I was wondering if unrolling this loop:
for (int i = 0; i < n; i++) {
*p = a[i]*b[i];
p++;
}
into
for (int i = 0; i < n; i+=4) {
*(p + 0) = a[i + 0]*b[i + 0];
*(p + 1) = a[i + 1]*b[i + 1];
*(p + 2) = a[i + 2]*b[i + 2];
*(p + 3) = a[i + 3]*b[i + 3];
p+=4;
}
would help the compiler in terms of auto-vectorization.
I can imagine that it will vectorize the first loop anyway. But does being explicit help?
For successful auto-vectorization, your compiler needs to be able to determine that the involved variables do not alias, which means the compiler needs certainty that a, b and p never overlap, e.g.:
void somefunction()
{
int a[12] = { ... };
int b[12] = { ... }
int p[12];
/* Compiler knows: a, b and p do not overlap */
}
void multiply(int n, int* p, int* a, int* b)
{
/* Compiler unsure: a, b and p could overlap, e.g.:
multiply(8, array1, array1, array1);
or worse:
multiply(8, array1 + 1, array1, array1 + 2);
*/
}
If they do overlap, the first iteration could influence the next one and therefore they cannot be performed in parallel.

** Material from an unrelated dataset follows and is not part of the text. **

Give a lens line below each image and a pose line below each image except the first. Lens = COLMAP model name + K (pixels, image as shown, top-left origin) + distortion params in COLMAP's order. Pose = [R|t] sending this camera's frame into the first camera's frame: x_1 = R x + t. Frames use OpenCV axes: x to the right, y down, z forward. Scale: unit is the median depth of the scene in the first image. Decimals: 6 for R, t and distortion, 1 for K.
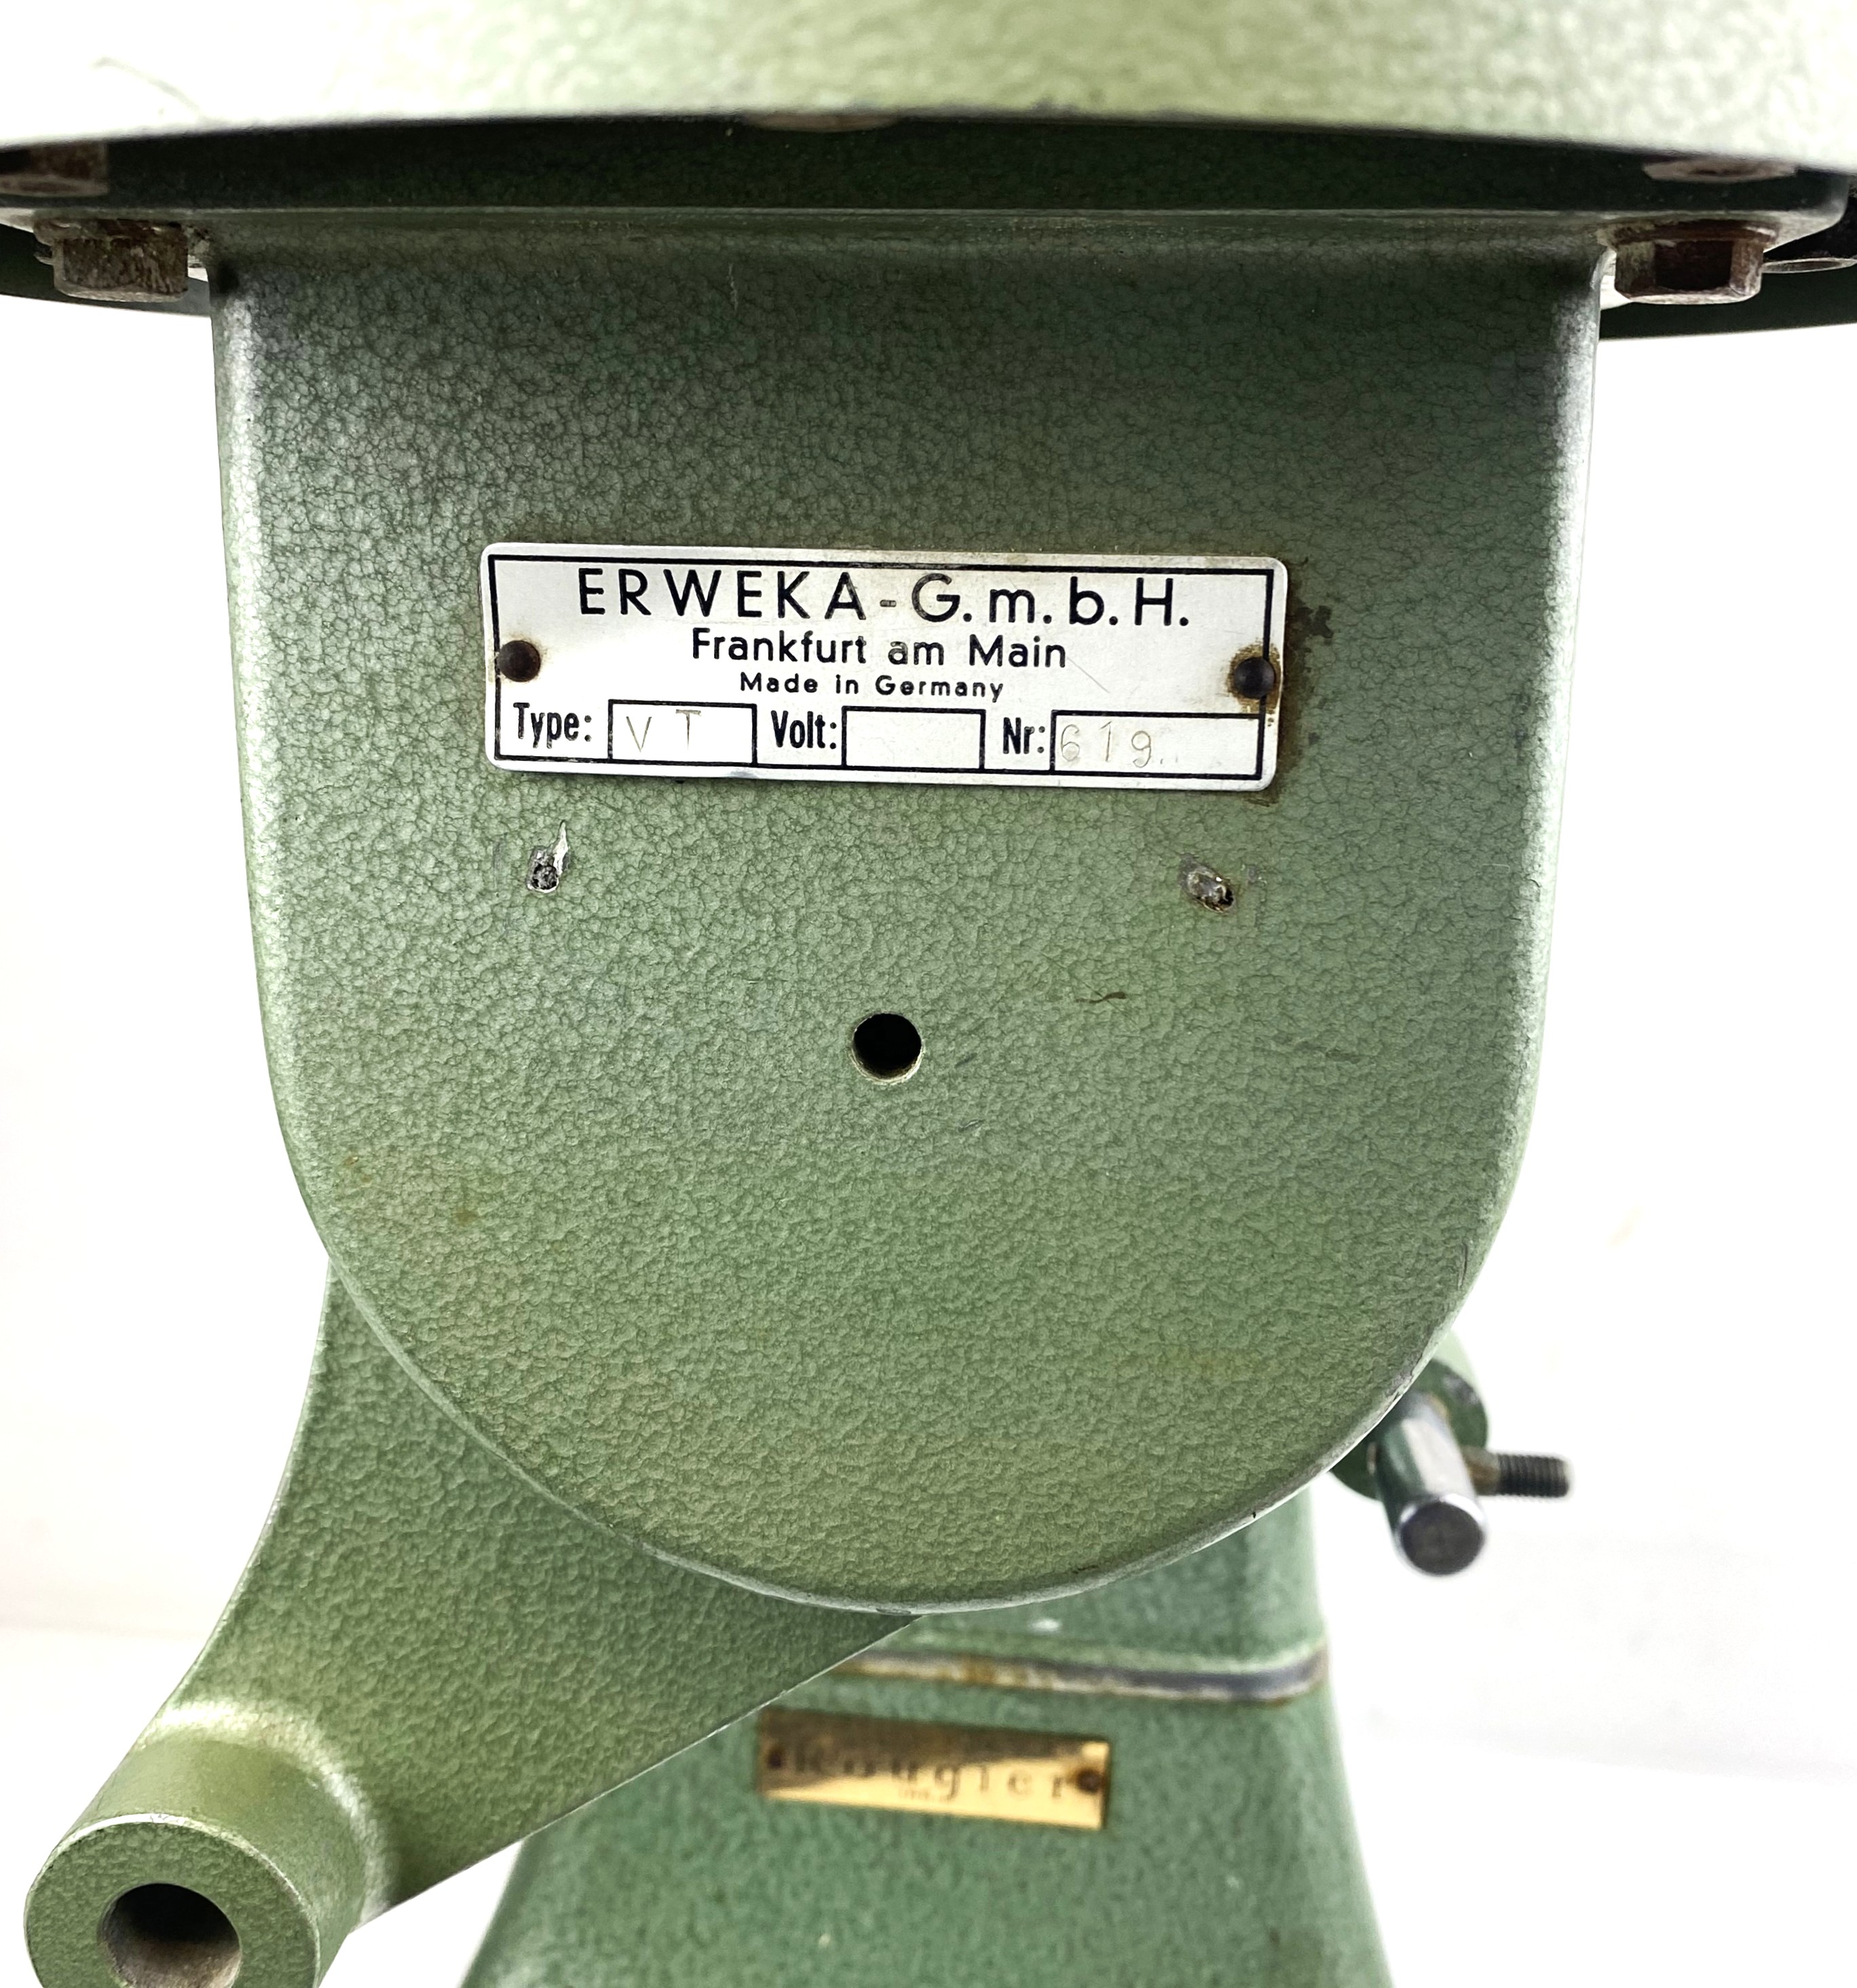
lens RADIAL K [[2157.8, 0, 928.5], [0, 2157.8, 994.0], [0, 0, 1]] dist [0.119812, -0.412899]
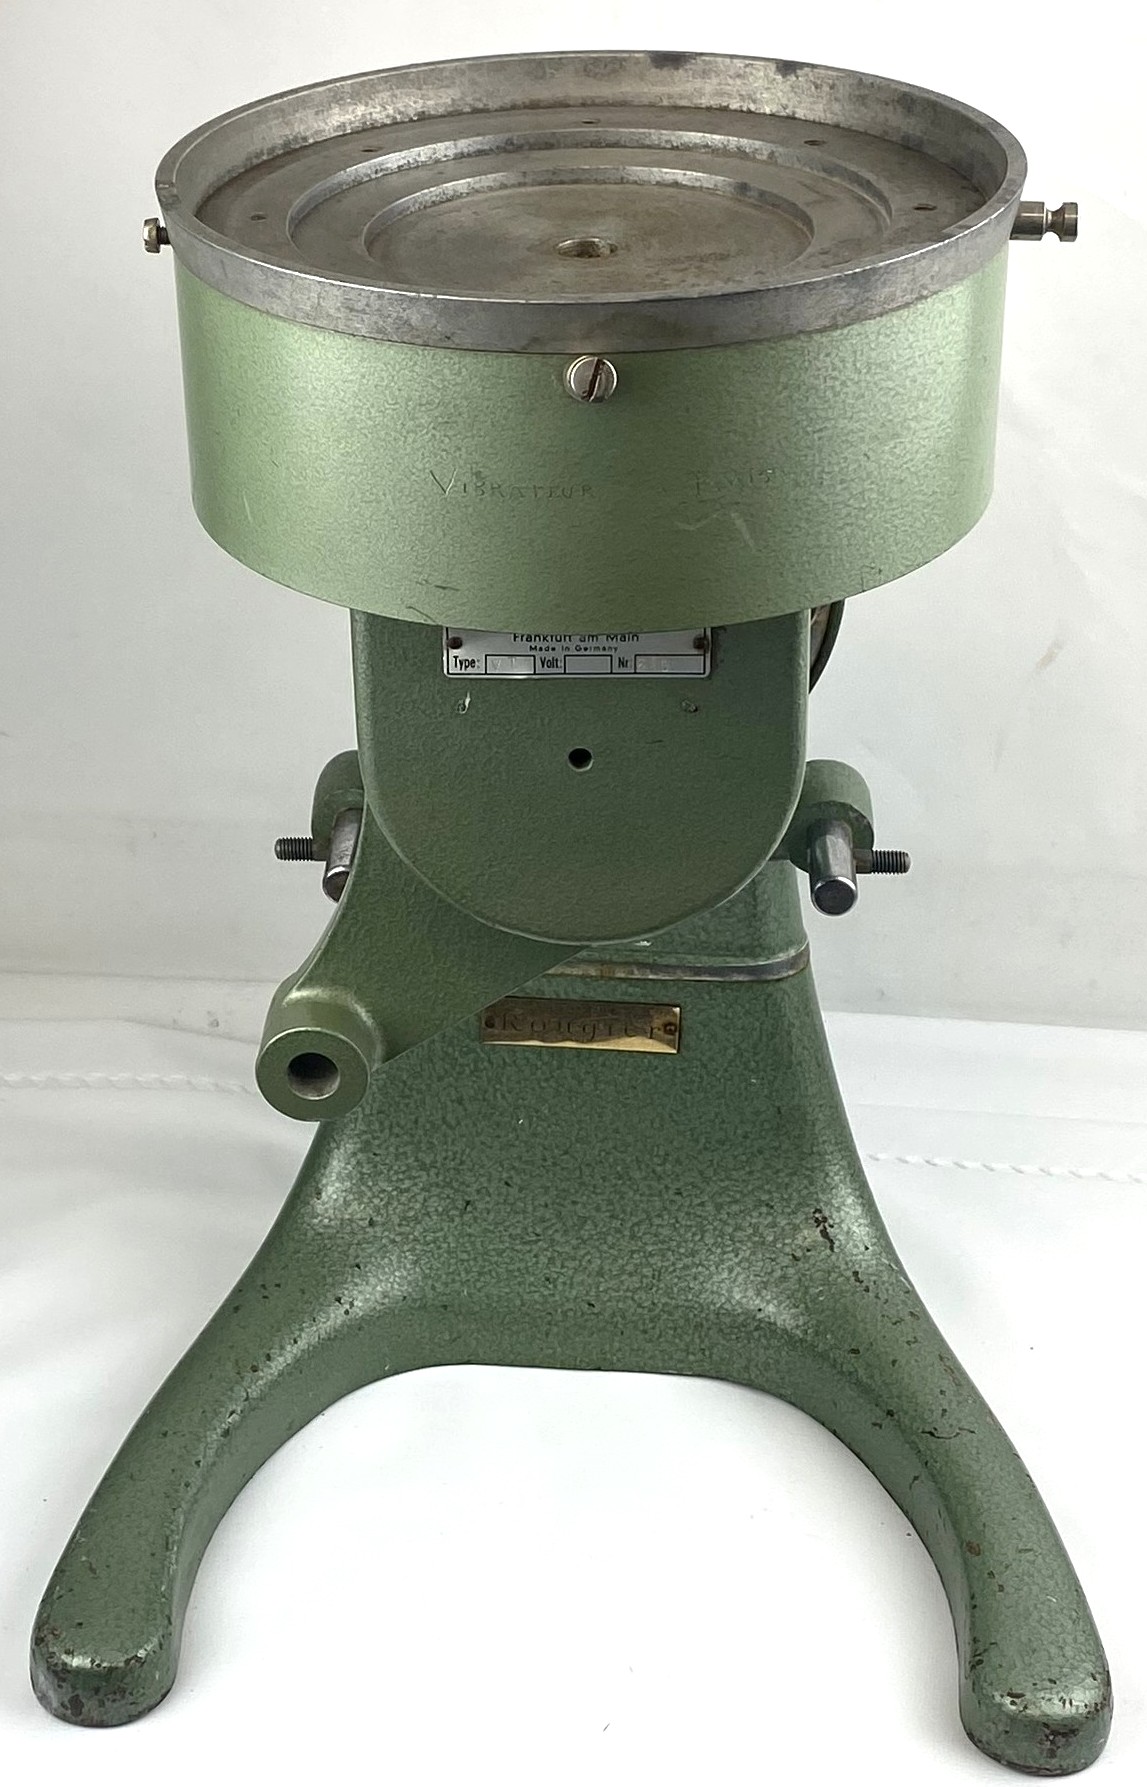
lens RADIAL K [[1337.7, 0, 573.5], [0, 1337.7, 893.5], [0, 0, 1]] dist [0.000955, 0.000014]
pose [[0.999346, -0.036151, 0.000648, -0.024494], [0.034931, 0.969935, 0.240845, -0.157608], [-0.009336, -0.240665, 0.970563, -0.530573]]
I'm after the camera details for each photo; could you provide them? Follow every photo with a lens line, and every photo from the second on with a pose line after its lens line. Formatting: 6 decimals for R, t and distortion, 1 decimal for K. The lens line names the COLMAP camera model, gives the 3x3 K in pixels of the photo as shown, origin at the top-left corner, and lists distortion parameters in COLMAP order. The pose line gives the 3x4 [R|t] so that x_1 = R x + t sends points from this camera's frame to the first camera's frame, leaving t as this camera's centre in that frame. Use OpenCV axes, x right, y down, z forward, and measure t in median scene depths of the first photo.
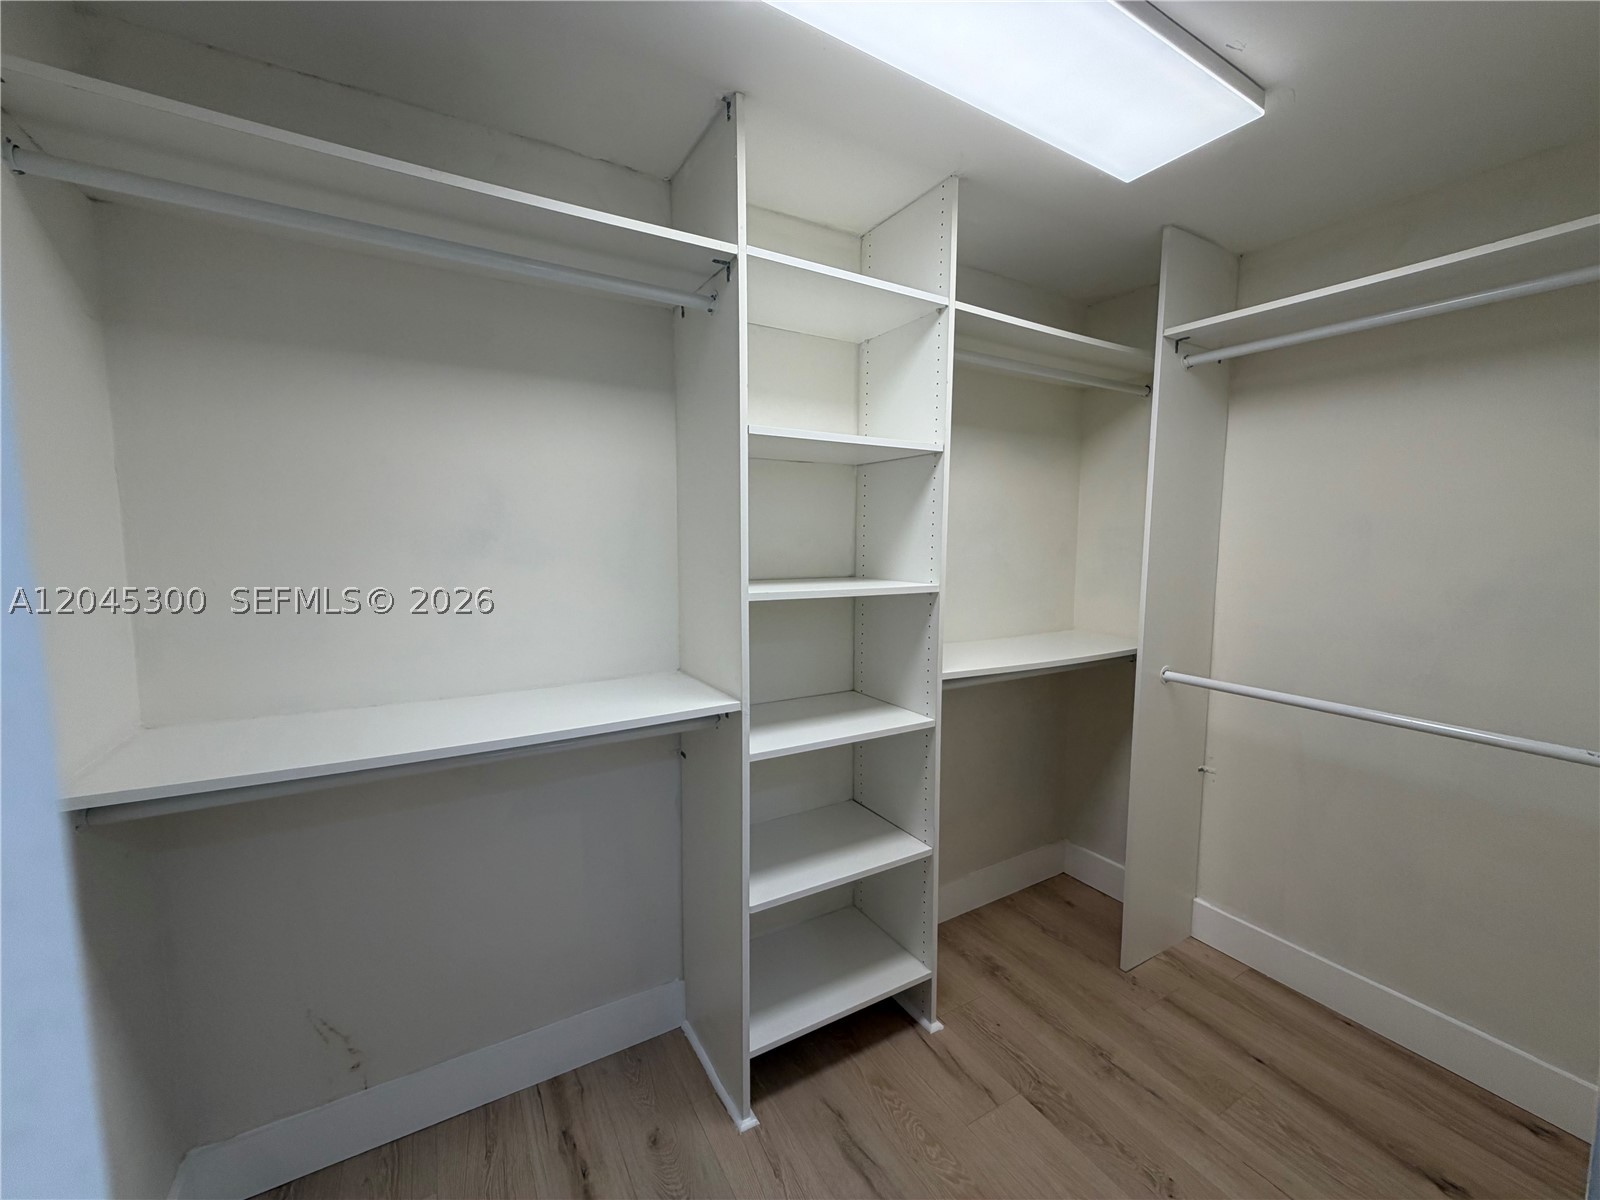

For a function, you can actually promise the compiler that arguments will not overlap by using the restrict keyword. Unfortunately only officially supported in the C standard and not yet C++. However, a lot of C++ compilers support a similar keyword, e.g. __restrict__
for gcc and clang, and __restrict
for MSVC. For example for gcc:
void multiply(int n, int* __restrict__ p, int* __restrict__ a, int* __restrict__ b)
{
for (int i = 0; i < n; i++) {
p[i] = a[i]*b[i];
}
}
The resulting code (using gcc -O2 -ftree-vectorize
) seems pretty decent:
multiply(int, int*, int*, int*):
test edi, edi
jle .L1
lea r8d, [rdi-4]
lea r9d, [rdi-1]
shr r8d, 2
add r8d, 1
cmp r9d, 2
lea eax, [0+r8*4]
jbe .L9
xor r9d, r9d
xor r10d, r10d
.L5:
movdqu xmm0, XMMWORD PTR [rdx+r9]
add r10d, 1
movdqu xmm2, XMMWORD PTR [rcx+r9]
movdqa xmm1, xmm0
psrlq xmm0, 32
pmuludq xmm1, xmm2
psrlq xmm2, 32
pshufd xmm1, xmm1, 8
pmuludq xmm0, xmm2
pshufd xmm0, xmm0, 8
punpckldq xmm1, xmm0
movups XMMWORD PTR [rsi+r9], xmm1
add r9, 16
cmp r10d, r8d
jb .L5
cmp eax, edi
je .L12
.L3:
cdqe
.L7:
mov r8d, DWORD PTR [rdx+rax*4]
imul r8d, DWORD PTR [rcx+rax*4]
mov DWORD PTR [rsi+rax*4], r8d
add rax, 1
cmp edi, eax
jg .L7
rep ret
.L1:
rep ret
.L12:
rep ret
.L9:
xor eax, eax
jmp .L3
Update: Without the restrict keyword, gcc apparently generates a function that detects aliasing and generates code for both scenarios.
By the way, your unrolled version does not account for the situation where n is not a multiple of 4 and is therefore functionally different!